**Reading passage:**
Content starts
Sustainable Living

Dressing Ethically


One of my favorite made in the USA items: the pantsuit from! You can wear it dozens of different ways.

When I tell people I am launching an ethical fashion company focused on made in the USA clothing, they inevitably look me up and down and ask me”is what you are wearing now made in the USA?”

The answer is generally “no, it’s not.”

But that’s for a reason, I explain. While I do try to show off my IMBY inventory, I have a limited number of made in the USA items in my closet. Why? Because I took the plunge into ethical fashion a little less than two years ago, and with the pledge to shop consciously, I also started shopping much less frequently. I have tons of clothes from my “pre-ethical” days, and I don’t think it’s ethical to throw all those perfectly useful clothes away to allow my closet to be “ethical-only.”

However, I haven’t bought a single new item of clothing since February 2014 that wasn’t made ethically or thrifted. That’s something I am proud to say. What I really realized in this process is that I simply don’t need much. I have more than enough clothes! I used to shop when I was bored or to kill time. Now anything I add to my closet now is something special, something that speaks to me, and something that fills a need.

To me, that’s being an ethical shopper– it goes beyond the label. It’s not throwing out all your old Zara and Forever 21 clothes, it making a conscious decision in this moment, moving forward, to be aware of how your clothes are made, and to tell the story of how you choose to spend your money.

That’s one of the main reasons I started IMBY, to help consumers who want to shop in this way find whatever they need easily, quickly, and affordably. And on my journey, I have come across so many other individuals taking this pledge and starting their own ethical companies. I am confident that ethical fashion is on the rise.

What does conscious consumerism mean to you?


Entrepreneurship, Professional Growth

The rat that launched my business

I have been a little off the radar lately. Let me fill you in on why.

In May, a series of events and unwanted rodents led me to discover that my new and quaint Brooklyn apartment was no longer the humble abode I had anticipated it to be. I left the apartment, moved in with my parents, and didn’t look back.

At the same time, I was starting to explore where I wanted to move next in my career. After three wonderful, challenging, and rewarding years of growth and learning at PresenTense, I felt it was time for a new challenge.

Unrestricted by a lease or a job, I had the opportunity to push my boundaries and dream big. So I decided to pursue something I have always wanted to: starting my own company. I started working on it on nights and weekends and on September 15, I officially left my job at PresenTense to start IMBY, an ethical fashion company.
Content ends
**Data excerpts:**
Content starts
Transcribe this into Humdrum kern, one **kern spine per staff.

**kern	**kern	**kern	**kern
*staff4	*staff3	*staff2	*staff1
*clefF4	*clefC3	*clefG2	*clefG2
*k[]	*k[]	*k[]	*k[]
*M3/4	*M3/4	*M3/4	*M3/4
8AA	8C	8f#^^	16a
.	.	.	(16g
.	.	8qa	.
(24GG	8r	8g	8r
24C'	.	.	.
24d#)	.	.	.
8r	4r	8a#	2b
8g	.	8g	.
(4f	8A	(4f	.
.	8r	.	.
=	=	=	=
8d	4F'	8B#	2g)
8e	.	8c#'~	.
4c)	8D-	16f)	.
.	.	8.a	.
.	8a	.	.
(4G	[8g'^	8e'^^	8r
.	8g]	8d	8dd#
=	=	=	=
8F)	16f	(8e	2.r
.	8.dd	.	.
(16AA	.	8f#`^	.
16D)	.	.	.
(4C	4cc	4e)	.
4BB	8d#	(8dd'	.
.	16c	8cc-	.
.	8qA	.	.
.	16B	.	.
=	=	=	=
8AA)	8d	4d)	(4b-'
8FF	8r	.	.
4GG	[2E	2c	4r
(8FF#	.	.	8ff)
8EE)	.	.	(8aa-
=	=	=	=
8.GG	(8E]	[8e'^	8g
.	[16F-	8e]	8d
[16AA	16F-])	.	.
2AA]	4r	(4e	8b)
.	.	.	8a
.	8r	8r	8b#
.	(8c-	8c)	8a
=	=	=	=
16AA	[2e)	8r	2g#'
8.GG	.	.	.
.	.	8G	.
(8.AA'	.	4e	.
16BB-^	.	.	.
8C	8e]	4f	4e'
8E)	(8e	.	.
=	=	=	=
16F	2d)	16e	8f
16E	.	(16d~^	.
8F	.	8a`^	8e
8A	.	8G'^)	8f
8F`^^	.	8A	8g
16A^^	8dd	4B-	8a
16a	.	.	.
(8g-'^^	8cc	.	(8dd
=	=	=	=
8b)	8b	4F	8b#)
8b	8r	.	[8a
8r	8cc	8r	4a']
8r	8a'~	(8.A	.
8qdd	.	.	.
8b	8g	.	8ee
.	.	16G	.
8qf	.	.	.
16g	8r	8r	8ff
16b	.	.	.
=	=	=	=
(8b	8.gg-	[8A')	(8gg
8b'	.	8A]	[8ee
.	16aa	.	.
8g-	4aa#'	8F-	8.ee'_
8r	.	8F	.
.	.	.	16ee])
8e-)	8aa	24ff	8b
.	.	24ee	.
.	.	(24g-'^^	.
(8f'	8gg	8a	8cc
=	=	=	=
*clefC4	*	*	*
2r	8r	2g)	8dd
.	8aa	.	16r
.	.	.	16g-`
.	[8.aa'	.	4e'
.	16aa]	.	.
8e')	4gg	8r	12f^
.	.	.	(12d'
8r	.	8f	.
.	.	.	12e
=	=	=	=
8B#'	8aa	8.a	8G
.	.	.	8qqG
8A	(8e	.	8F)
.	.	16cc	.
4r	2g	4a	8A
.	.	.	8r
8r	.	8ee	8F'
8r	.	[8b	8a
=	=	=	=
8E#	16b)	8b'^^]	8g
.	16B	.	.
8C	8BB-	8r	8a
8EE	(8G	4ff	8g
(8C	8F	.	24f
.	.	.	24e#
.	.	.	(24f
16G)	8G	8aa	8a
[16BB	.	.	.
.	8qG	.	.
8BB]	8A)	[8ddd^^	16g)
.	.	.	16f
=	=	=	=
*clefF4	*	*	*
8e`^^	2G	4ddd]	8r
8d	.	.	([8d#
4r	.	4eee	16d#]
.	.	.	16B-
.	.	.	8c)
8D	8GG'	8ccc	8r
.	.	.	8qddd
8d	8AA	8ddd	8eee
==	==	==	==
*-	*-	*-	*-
Content ends
**Exercise objective:** Retype the part of the ethical fashion blog that begins at the words "Unrestricted by a" and stops after "ethical fashion company.". The listing has no role in any of this.

**Solved problem:**
Unrestricted by a lease or a job, I had the opportunity to push my boundaries and dream big. So I decided to pursue something I have always wanted to: starting my own company. I started working on it on nights and weekends and on September 15, I officially left my job at PresenTense to start IMBY, an ethical fashion company.